Monza: nasce festival teatrale per detenuti
Monza ospita "Secondo Atto": teatro dal carcere alla città
La città di Monza si prepara ad accogliere un'iniziativa culturale inedita: il festival teatrale "Secondo Atto – Festival di Teatro Carcere e Comunità". Per la prima volta, gli istituti penitenziari locali e regionali avranno l'opportunità di presentare le proprie produzioni sul palco, con l'obiettivo di ridurre la distanza tra il mondo carcerario e la società civile.
La presentazione ufficiale del progetto si è tenuta presso il municipio di Monza, sottolineando l'importanza di questo evento come ponte verso il reinserimento. Il festival è concepito non solo come vetrina artistica, ma come strumento di rieducazione e inclusione sociale.

■ **Dati dell'esercizio**
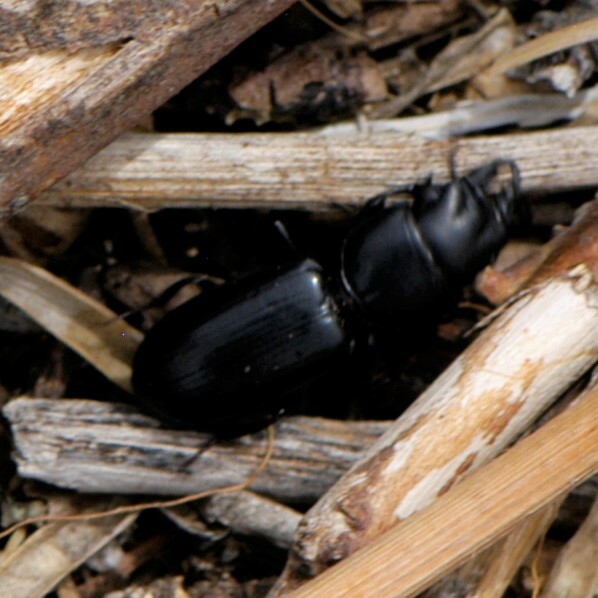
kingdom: Animalia
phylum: Arthropoda
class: Insecta
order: Coleoptera
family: Carabidae
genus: Scarites
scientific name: Scarites
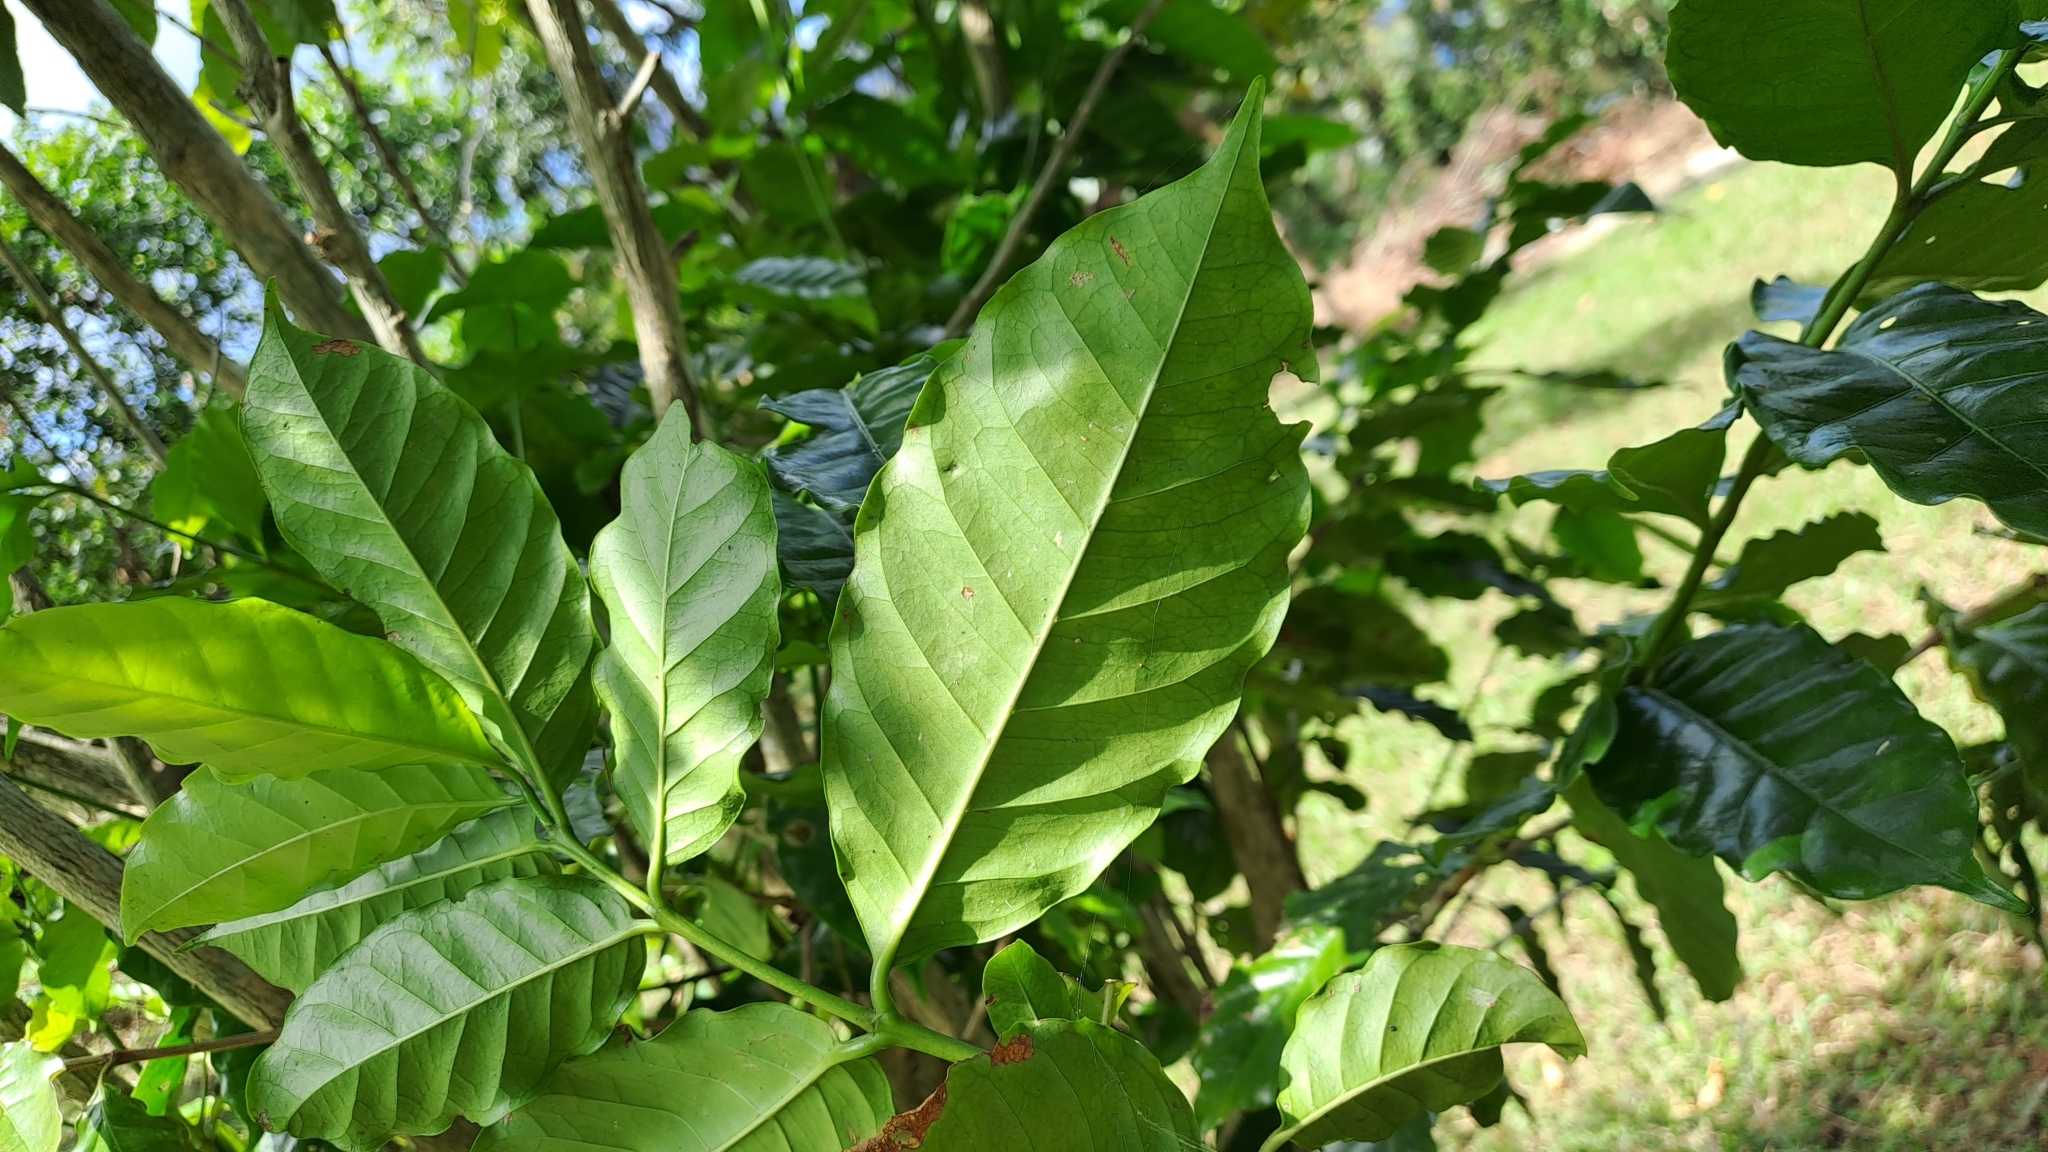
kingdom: Plantae
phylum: Tracheophyta
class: Magnoliopsida
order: Gentianales
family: Rubiaceae
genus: Coffea
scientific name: Coffea arabica
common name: Coffee
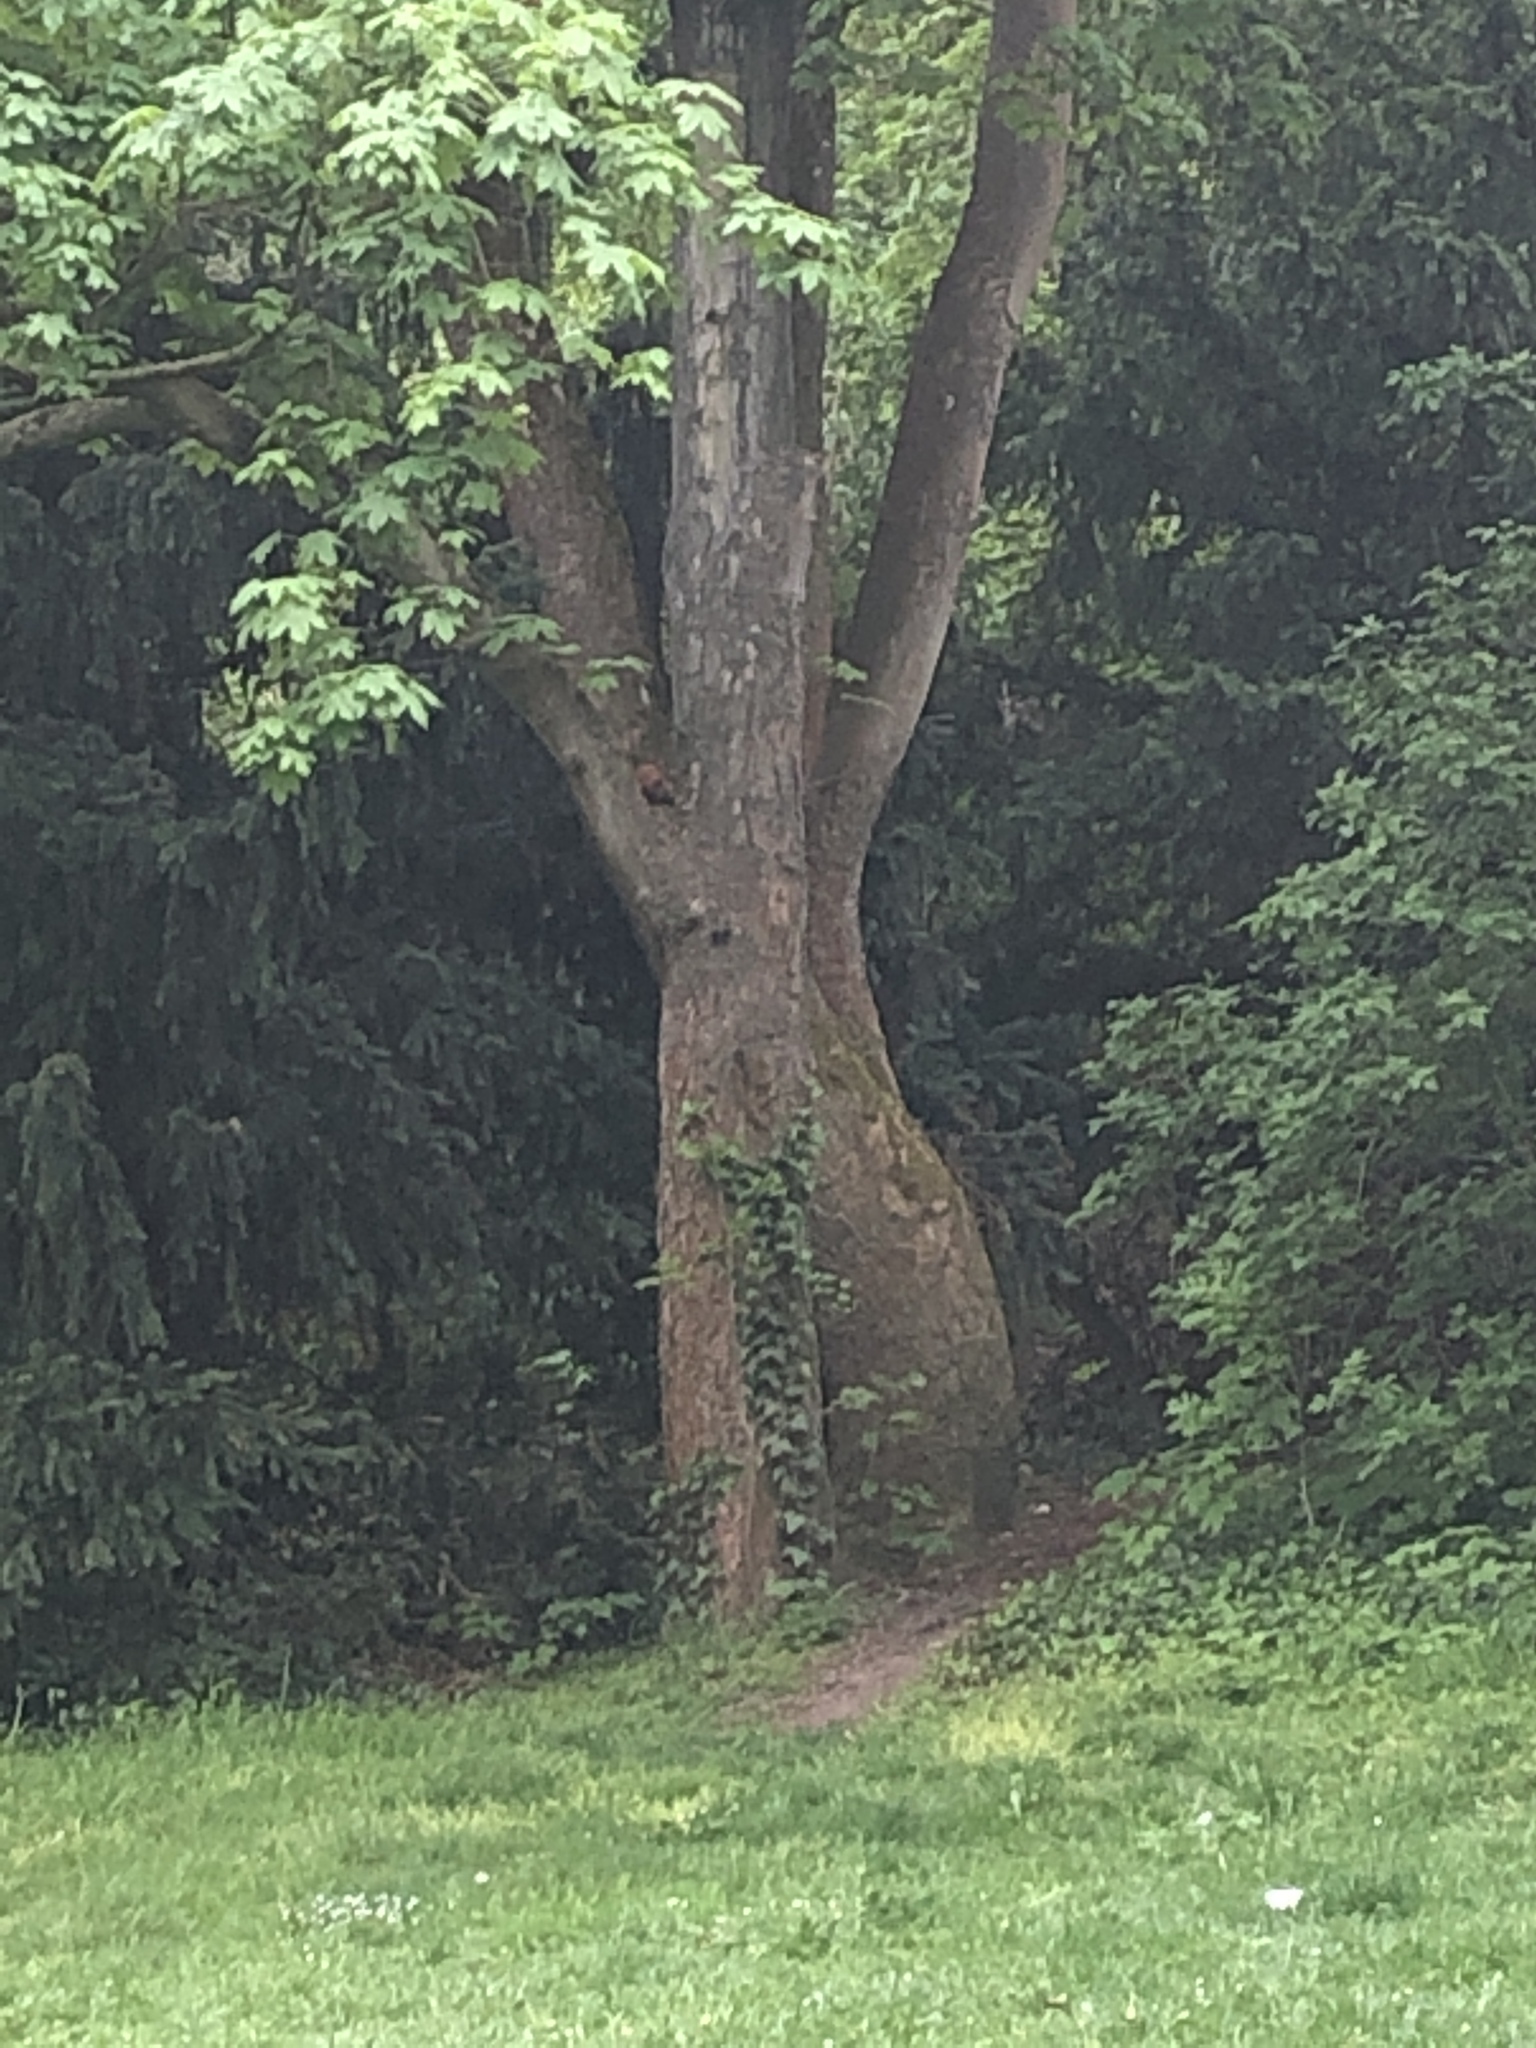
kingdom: Animalia
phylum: Chordata
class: Mammalia
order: Rodentia
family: Sciuridae
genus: Sciurus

■ **Quesito 1**
Rispondi alle seguenti domande sull'articolo dedicato al festival teatrale di Monza.
(a) Qual è il nome completo del festival?
(b) In quale luogo si è svolta la presentazione ufficiale del progetto?
(c) Oltre che come vetrina artistica, come è concepito il festival?
■ **Quesito 2**
Riprendi l'articolo sul festival teatrale di Monza e prosegui il testo dopo l'ultima frase riportata.

■ **Risposta scritta 1**
(a) "Secondo Atto – Festival di Teatro Carcere e Comunità".
(b) Presso il municipio di Monza.
(c) Come strumento di rieducazione e inclusione sociale.

■ **Risposta scritta 2**
Un progetto di inclusione con attori speciali
L'iniziativa, promossa dal Comune di Monza in collaborazione con la casa circondariale cittadina, vede la partecipazione attiva della cooperativa Le Crisalidi e dell'associazione Geniattori. Queste due realtà, con una consolidata esperienza nel lavoro teatrale all'interno del carcere monzese, cureranno la direzione artistica e la programmazione per i prossimi due anni.
Il progetto, sostenuto dalla Fondazione della Comunità Monza Brianza, si avvale anche della messa a disposizione di sale teatrali cittadine. Queste diventeranno spazi di incontro e confronto tra il pubblico e gli attori detenuti, favorendo un'autentica integrazione.
Calendario eventi: spettacoli dentro e fuori le mura
Il festival si articolerà in diversi appuntamenti, coinvolgendo compagnie provenienti da altri istituti penitenziari lombardi. Si inizierà il 15 aprile presso il Cine-Teatro Triante con lo spettacolo "Errare Humanum Est", portato dall'associazione Puntozero dall'Istituto penale minorile Beccaria.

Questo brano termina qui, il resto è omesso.